Un nouveau rapport suggère qu’une armée de trolls (environ un million de bots) traquerait les militants iraniens de #MeToo sur Instagram. Il pourrait s’agir d’une campagne coordonnée et orchestrée par des entreprises pakistanaises spécialisées dans le marketing sur les réseaux sociaux.

En Iran, les militants #MeToo se prennent un déluge de notifications

Les bots ont inondé les comptes Instagram des militantes féministes iraniennes, dans le cadre d’une campagne de harcèlement parfaitement coordonnée, qui aurait débuté mi-avril selon un nouveau rapport publié par Qurium, une organisation à but non lucratif spécialisée dans la cybersécurité. Tous les comptes visés par cette campagne sont liés au mouvement iranien #MeToo, qui s’est hissé au premier plan des conversations sur le web dans le pays en mars 2022. Le mouvement a submergé le pays après que plusieurs accusations d’agressions sexuelles dans l’industrie cinématographique iranienne aient fait les gros titres.
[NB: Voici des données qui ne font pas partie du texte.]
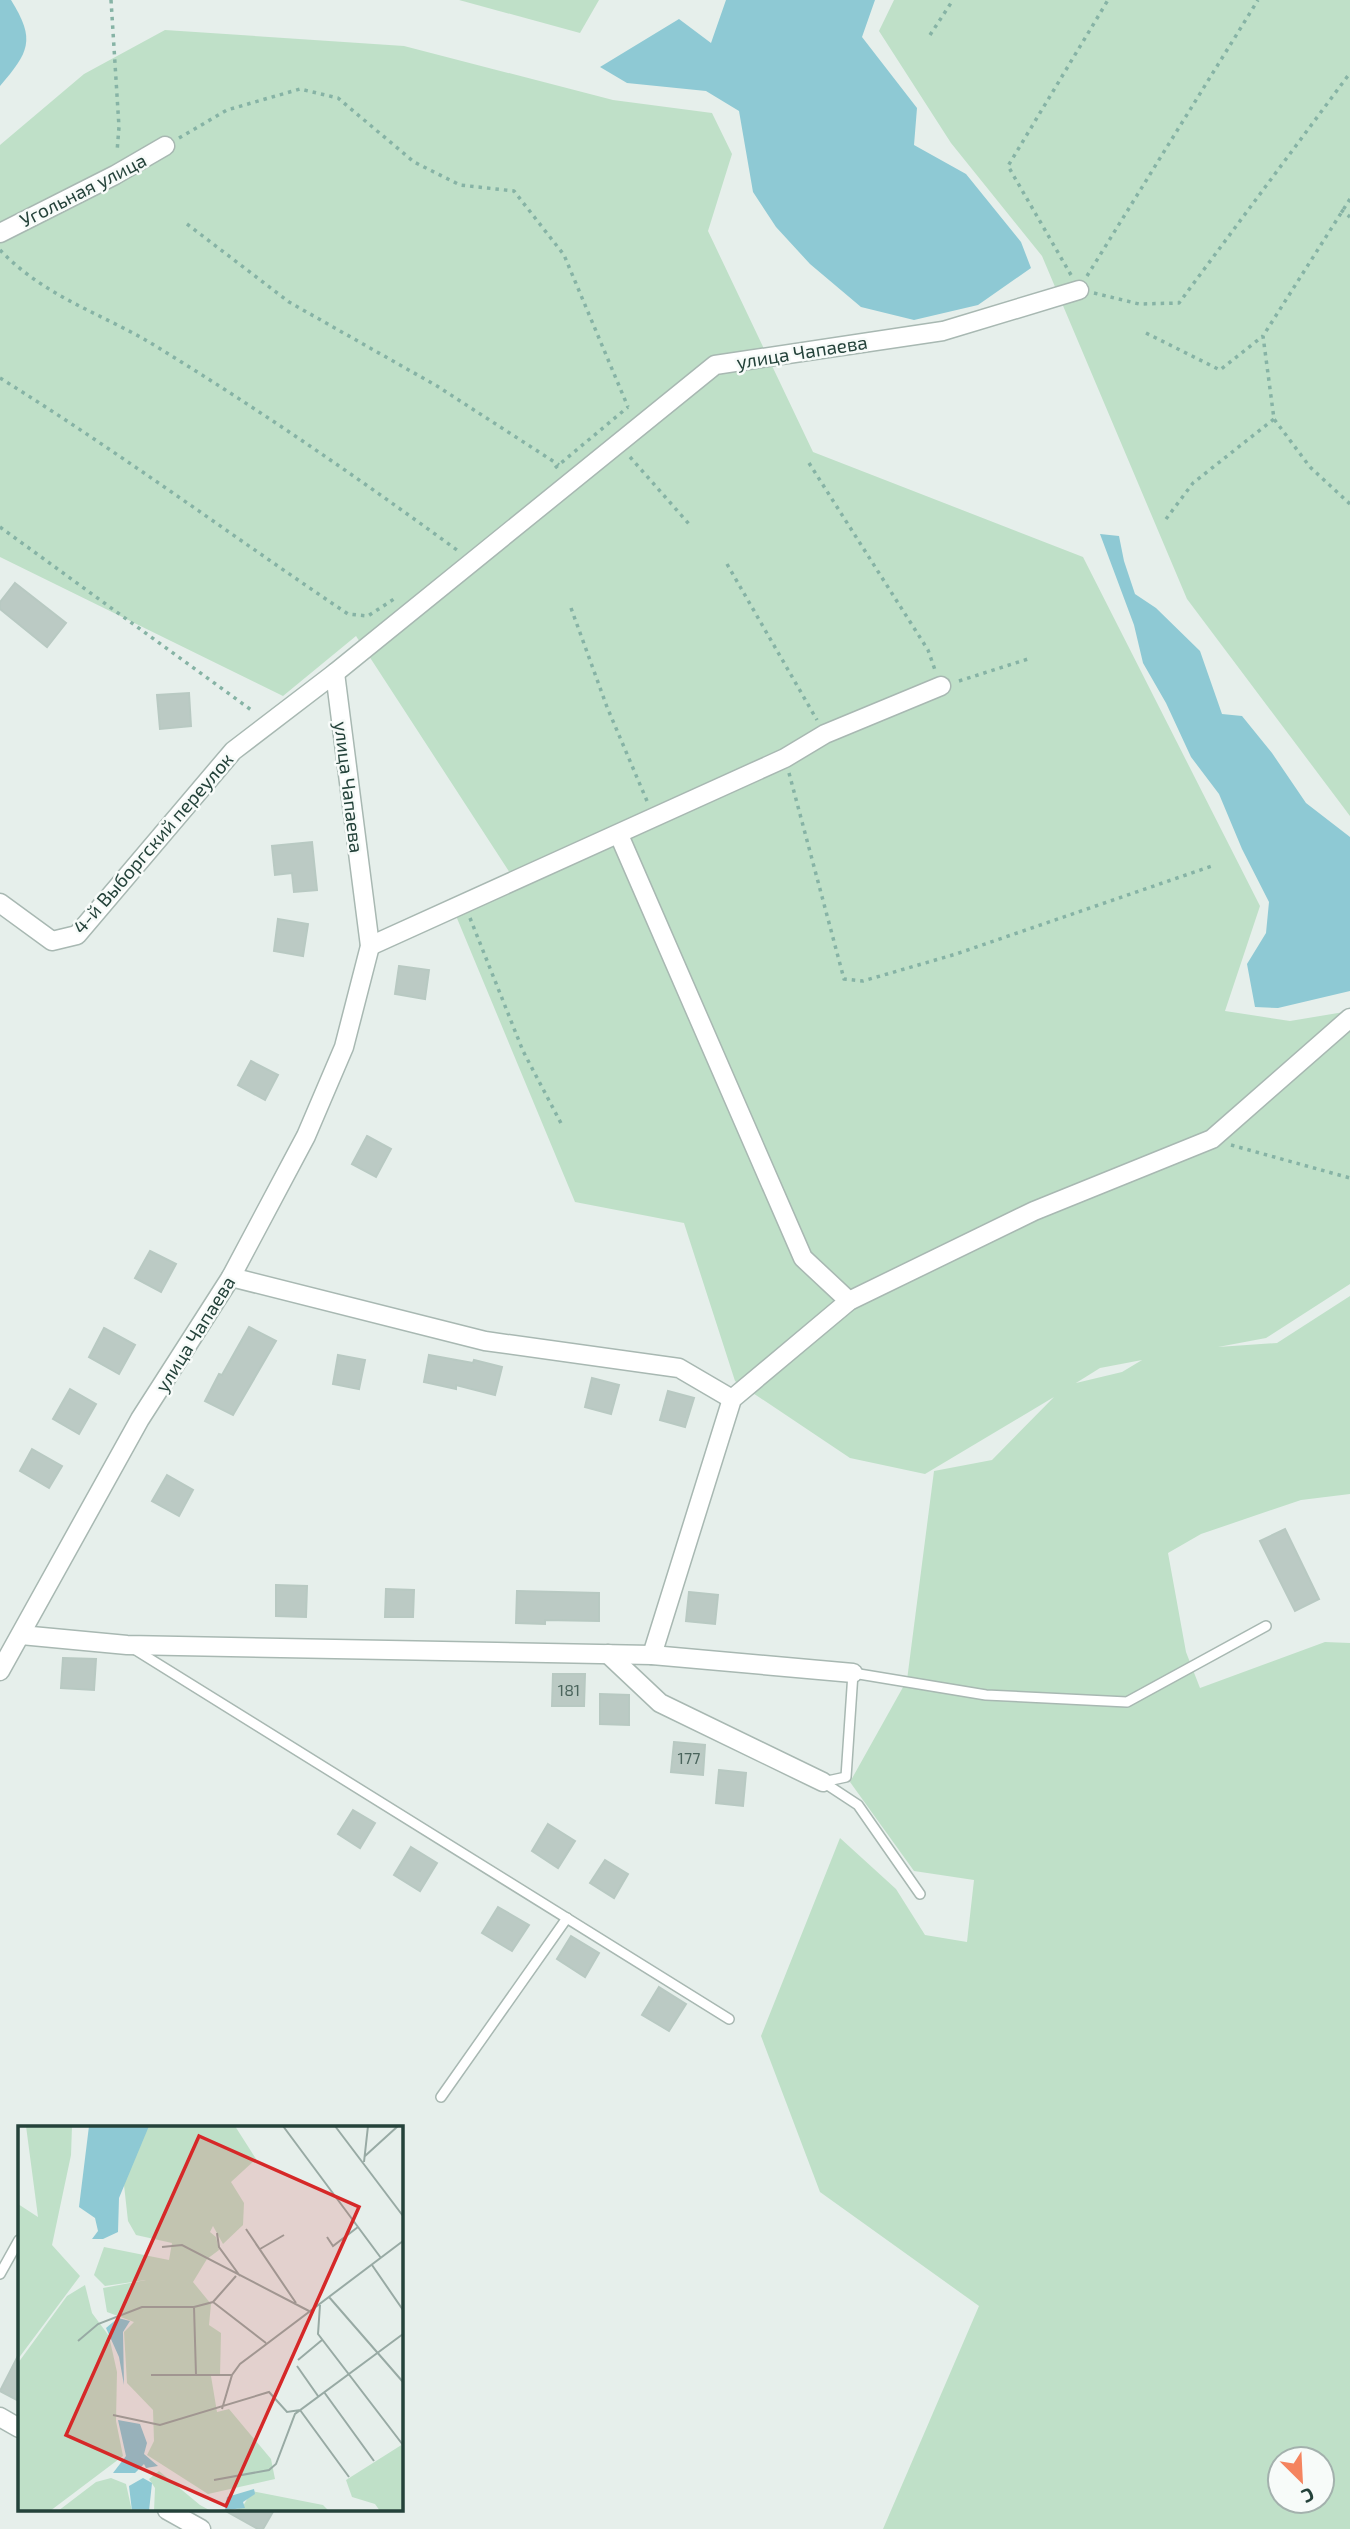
<svg xmlns="http://www.w3.org/2000/svg" width="1350" height="2529" font-family="'Exo 2',sans-serif">
  <style>
    .green { fill: #bfe0c8; fill-rule: evenodd }
    .water { fill: #8ec9d4 }
    .building { fill: #bbcac4; stroke: #b8c9c2; stroke-width: 2 }
    .lines { fill: none; stroke-linecap: round; stroke-linejoin: round }
    .lane-casing { stroke: #a8b8b2; stroke-width: 12 }
    .street-casing { stroke: #a8b8b2; stroke-width: 21 }
    .path { stroke: #86b3a5; stroke-width: 3.5; stroke-dasharray: 3.5 5; stroke-linecap: butt }
    .lane { stroke: #fff; stroke-width: 9 }
    .street { stroke: #fff; stroke-width: 18 }
    .labels { text-anchor: middle; stroke-width: 5; stroke-linejoin: round; paint-order: stroke }
    .number-label { font-size: 16px; fill: #4a645c }
    .street-label { font-size: 19px; fill: #24423a; stroke: #f7fbf9 }
    .inset-road { fill: none; stroke: #98aaa4; stroke-width: 2 }
    .view { fill: #d62828; fill-opacity: 0.15; stroke: #d62828; stroke-width: 3.5 }
    .inset-edge { fill: none; stroke: #24423a; stroke-width: 3.5 }
  </style>
  <rect width="100%" height="100%" fill="#e6efeb"/>
  <!-- green -->
  <g class="green">
    <path d="M459,0H599L580,33Z"/>
    <path d="M894,0H1350V816L1187,599L1042,256L951,143L879,31Z"/>
    <path d="M165,30L404,46L613,100L712,113L732,154L708,231L813,452L1083,557L1260,906L1225,1011L1290,1021L1350,1011V1284L1266,1338L1218,1347L1277,1343L1350,1296V1494L1301,1500L1201,1534L1168,1553L1186,1652L1200,1688L1325,1642L1350,1643V2529H883L979,2306L820,2192L761,2036L840,1838L896,1889L925,1935L967,1942L974,1880L914,1871L850,1782L907,1680L934,1471L992,1460L1054,1397L925,1474L850,1458L735,1381L684,1223L575,1202L449,899L512,876L356,636L283,696L0,557V145L84,74ZM1142,1360L1122,1372L1076,1383L1100,1368ZM1280,2459H1322V2501H1280Z"/>
  </g>
  <!-- water -->
  <g class="water">
    <path d="M0,0H11C36,40 29,52 0,86Z"/>
    <path d="M726,0H875L862,37L917,108L914,145L966,174L1021,242L1031,268L978,305L914,320L861,307L810,264L776,227L753,192L739,111L706,91L627,83L600,67L679,19L711,43Z"/>
    <path d="M1100,534L1119,536L1124,561L1135,594L1156,608L1200,651L1222,714L1242,716L1272,753L1306,803L1350,837V991L1278,1008L1255,1007L1247,964L1266,933L1269,902L1242,849L1219,794L1191,757L1166,703L1143,663L1134,625Z"/>
  </g>
  <!-- building -->
  <g class="building">
    <path d="M15,583L66,623L47,647L0,609V602Z"/>
    <path d="M189,693L191,726L160,729L157,695Z"/>
    <path d="M312,842L317,890L294,892L292,873L275,875L272,846Z"/>
    <path d="M278,919L308,924L303,956L274,951Z"/>
    <path d="M399,966L429,970L425,999L395,994Z"/>
    <path d="M251,1061L278,1075L265,1100L238,1085Z"/>
    <path d="M367,1136L391,1149L376,1177L352,1164Z"/>
    <path d="M150,1251L176,1264L161,1292L135,1278Z"/>
    <path d="M249,1327L276,1341L233,1415L205,1401L219,1374L222,1375Z"/>
    <path d="M104,1328L135,1345L119,1374L89,1357Z"/>
    <path d="M338,1355L365,1360L359,1389L333,1384Z"/>
    <path d="M429,1355L473,1363L474,1360L502,1367L495,1395L456,1385V1389L424,1382Z"/>
    <path d="M592,1378L619,1385L611,1414L585,1407Z"/>
    <path d="M70,1389L96,1404L79,1434L53,1419Z"/>
    <path d="M668,1391L694,1398L685,1427L660,1420Z"/>
    <path d="M32,1449L62,1466L49,1488L20,1471Z"/>
    <path d="M167,1475L193,1490L179,1516L152,1501Z"/>
    <path d="M1285,1529L1319,1599L1295,1611L1260,1541Z"/>
    <path d="M276,1585L307,1586L306,1617L276,1616Z"/>
    <path d="M386,1589L414,1590L413,1617H385Z"/>
    <path d="M517,1591L599,1593V1621L545,1620V1624L516,1623Z"/>
    <path d="M689,1592L718,1595L715,1624L686,1621Z"/>
    <path d="M63,1658L96,1659L94,1690L61,1688Z"/>
    <path d="M553,1674H585L584,1706H552Z"/>
    <path d="M600,1694L629,1695V1725L600,1724Z"/>
    <path d="M674,1742L705,1745L703,1775L671,1772Z"/>
    <path d="M719,1770L746,1773L743,1806L716,1803Z"/>
    <path d="M353,1810L375,1823L360,1848L338,1834Z"/>
    <path d="M548,1824L575,1841L558,1868L532,1851Z"/>
    <path d="M411,1847L437,1863L420,1891L394,1875Z"/>
    <path d="M605,1860L628,1874L614,1898L590,1883Z"/>
    <path d="M498,1907L529,1925L512,1951L482,1933Z"/>
    <path d="M571,1936L599,1953L585,1977L557,1959Z"/>
    <path d="M659,1987L686,2004L669,2031L642,2015Z"/>
    <path d="M19,2354V2401L0,2391Z"/>
    <path d="M224,2510H274L263,2529H258Z"/>
  </g>
  <g class="lines">
    <defs>
      <g id="lane">
        <path d="M134,1649L729,2019"/>
        <path d="M823,1782L846,1777L853,1673L986,1695L1127,1702L1266,1626"/>
        <path d="M823,1782L858,1805L920,1894"/>
        <path d="M441,2097L567,1918"/>
        <path d="M0,2274L19,2240"/>
      </g>
      <g id="street">
        <path d="M0,233L115,175L165,146"/>
        <path d="M619,835L803,1258L849,1301"/>
        <path d="M0,903L52,941L77,935L233,751L335,673L715,365L943,331L1079,290"/>
        <path d="M370,946L785,758L825,734L941,686"/>
        <path d="M231,1277L485,1341L679,1368L732,1399"/>
        <path d="M21,1635L127,1645L652,1655L853,1673"/>
        <path d="M608,1654L660,1703L823,1782"/>
        <path d="M652,1655L732,1399L849,1301L1034,1211L1212,1139L1350,1018"/>
        <path d="M0,1671L140,1419L231,1277L306,1136L344,1047L370,946L335,673"/>
        <path d="M0,2417L19,2428"/>
        <path d="M167,2510L201,2529"/>
      </g>
    </defs>
    <!-- lane casing -->
    <use href="#lane" class="lane-casing"/>
    <!-- street casing -->
    <use href="#street" class="street-casing"/>
    <!-- path -->
    <g class="path">
      <path d="M111,0L119,127L117,152"/>
      <path d="M930,35L953,0"/>
      <path d="M179,138L227,110L300,89L338,98L414,162L460,185L514,191L564,255L628,407"/>
      <path d="M1350,199L1263,336L1274,419L1310,467L1350,504"/>
      <path d="M1341,210L1350,217"/>
      <path d="M187,224L289,302L437,386L559,465"/>
      <path d="M0,250C48,300 106,314 162,350C263,412 361,480 457,550"/>
      <path d="M1071,275L1008,166L1108,0"/>
      <path d="M1087,276L1258,0"/>
      <path d="M1094,293L1139,304L1179,303L1350,73"/>
      <path d="M1146,333L1220,370L1263,336"/>
      <path d="M0,378C119,452 232,536 348,614L368,616L397,597"/>
      <path d="M630,457L689,524"/>
      <path d="M809,463L928,650L935,670"/>
      <path d="M555,468L628,407"/>
      <path d="M1166,519L1193,483L1274,419"/>
      <path d="M0,527L254,712"/>
      <path d="M727,564L817,720"/>
      <path d="M571,608L607,707L647,801"/>
      <path d="M959,681L1028,659"/>
      <path d="M789,773L844,979L863,981L956,954L1212,866"/>
      <path d="M470,918L523,1051L563,1127"/>
      <path d="M1231,1145L1350,1178"/>
    </g>
    <!-- lane -->
    <use href="#lane" class="lane"/>
    <!-- street -->
    <use href="#street" class="street"/>
  </g>
  <g class="labels">
    <!-- number labels -->
    <g class="number-label">
      <text x="569" y="1696">181</text>
      <text x="689" y="1764">177</text>
    </g>
    <!-- street labels -->
    <g class="street-label">
      <text transform="translate(83 190) rotate(-27)" y="7">Угольная улица</text>
      <text transform="translate(802 352) rotate(-9)" y="7">улица Чапаева</text>
      <text transform="translate(349 787) rotate(83)" y="7">улица Чапаева</text>
      <text transform="translate(153 843) rotate(-49)" y="7">4-й Выборгский переулок</text>
      <text transform="translate(195 1334) rotate(-58)" y="7">улица Чапаева</text>
    </g>
  </g>
  <!-- overview -->
  <g transform="translate(18 2126)">
    <rect width="385" height="385" fill="#e6efeb"/>
    <path d="M8,0H54L53,29L34,119L62,150L0,233V78L20,91ZM124,0H217L238,33L213,56L226,77L225,99L205,118L195,100L192,106L198,111L201,124L189,133L175,156L193,178L191,199L203,207L202,250H193L199,286L211,283L253,333L257,353L190,368L129,329L136,315L135,284L109,257L106,206L116,196L89,186L85,162L128,154L87,160L76,149L86,121L151,134L154,117L118,109L110,95L106,59ZM67,159L74,187L91,210L99,246L98,295L105,330L32,385H0V237L49,170ZM385,318V385H362L357,378L334,371L328,354ZM141,345L182,379L193,385H136L137,362L131,353ZM93,352L108,358L114,385H40L78,356ZM234,365L305,379L311,385H215L225,380Z" fill="#bfe0c8"/>
    <path d="M71,0H131L101,72L100,106L85,113H74L80,105L77,92L61,81ZM100,192L112,195L105,206L106,259L101,231L88,202ZM100,294L122,298L129,317L126,328L140,340L128,342L126,338L117,347H95L108,330ZM125,352L134,357L131,385H114L111,360ZM236,363L237,368L225,376L227,382L207,384L209,371Z" fill="#8ec9d4"/>
    <path class="inset-road" d="M265,0L363,132M317,0L385,90M347,30L380,0M346,36L350,0M228,103L278,177M199,107L201,121L222,150M309,111L315,120L340,101M144,121L164,119L291,185M242,123L266,109M354,139L385,184M311,171L385,256M195,176L248,217M302,179L300,208L385,319M176,181L178,249M60,215L80,198L124,181H176L195,176L218,150M280,234L304,214M279,240L300,270M133,249H214M306,266L356,335M204,283L214,249L222,238L385,115M95,289L142,299L251,266L269,286L282,284L331,351M196,354L251,344L258,338L277,288L385,208"/>
    <path class="view" d="M181,10L341,81L208,380L48,309Z"/>
    <rect width="385" height="385" class="inset-edge"/>
  </g>
  <!-- north arrow -->
  <g transform="translate(1301 2480) rotate(156)"><circle r="33" fill="#f7fbf9" stroke="#a3b1ad" stroke-width="2"/>
  <path d="M0-5L12 26L0 18L-12 26Z" fill="#f4845f"/>
  <text y="-10" font-size="19" font-weight="bold" text-anchor="middle" fill="#24423a">С</text>
  </g>
</svg>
Selon les activistes du mouvement #MeToo, le déluge de notifications des bots leur complique la tâche. Les féministes ne peuvent plus répondre aux messages de leur véritable communauté. Les comptes Instagram des femmes concernées ont même été obligés de passer en privé. Selon Samaneh Savadi, militante iranienne pour l’égalité des sexes basée au Royaume-Uni, a déclaré que « nous sentons bien qu’il y a quelqu’un qui veut nous faire taire, et je ne peux pas m’empêcher de penser à : qui cela peut-il être ? Que veulent-ils vraiment faire ? Qui sont ces bots ? C’est ce sentiment d’un ennemi invisible. Quelqu’un veut m’attaquer, mais je ne peux pas le voir ni le nommer et je ne peux pas avoir de stratégie pour me défendre ».

La liberté d’expression menacée sur Instagram ?

Lorsque Samaneh Savadi a essayé de supprimer manuellement plus de 400 demandes de followers à la fois, Instagram a temporairement désactivé la fonctionnalité sur son compte, lui envoyant une notification qui disait : « nous limitons la fréquence à laquelle vous pouvez faire certaines choses sur Instagram pour protéger notre communauté ». Instagram est la seule grande plateforme mondiale de médias sociaux à laquelle il est actuellement possible d’accéder depuis l’Iran sans VPN. Voilà pourquoi les militants iraniens de #MeToo ont du mal à faire migrer leurs abonnés vers d’autres plateformes.

En quelques années, Instagram est devenue une plaque tournante pour les dissidents et les militants : un rare lieu en ligne pour critiquer le gouvernement iranien. Selon Tord Lundström, le directeur technique de Qurium, les bots continuent d’inonder les comptes des militants de demandes de followers même après qu’ils soient devenus privés, apparemment dans le but de les effrayer et de les intimider. Il estime que cette stratégie envoie un message clair aux militants #MeToo.

Juste après la publication du rapport de Qurium, le nombre de bots ciblant ces comptes a explosé. L’entreprise de cybersécurité a enregistré jusqu’à 80 000 nouvelles demandes de followers par compte et par jour. Article 19 et Access Now, deux associations qui militent pour la défense des droits de l’Homme, ont appelé Meta à faire plus pour protéger ces militants. Selon les deux ONG, « la libre expression du mouvement iranien #MeToo doit être protégée et Meta doit suivre ses propres politiques et se débarrasser de ces faux comptes qui attaquent et sapent l’expression de ces femmes défenseurs des droits humains ».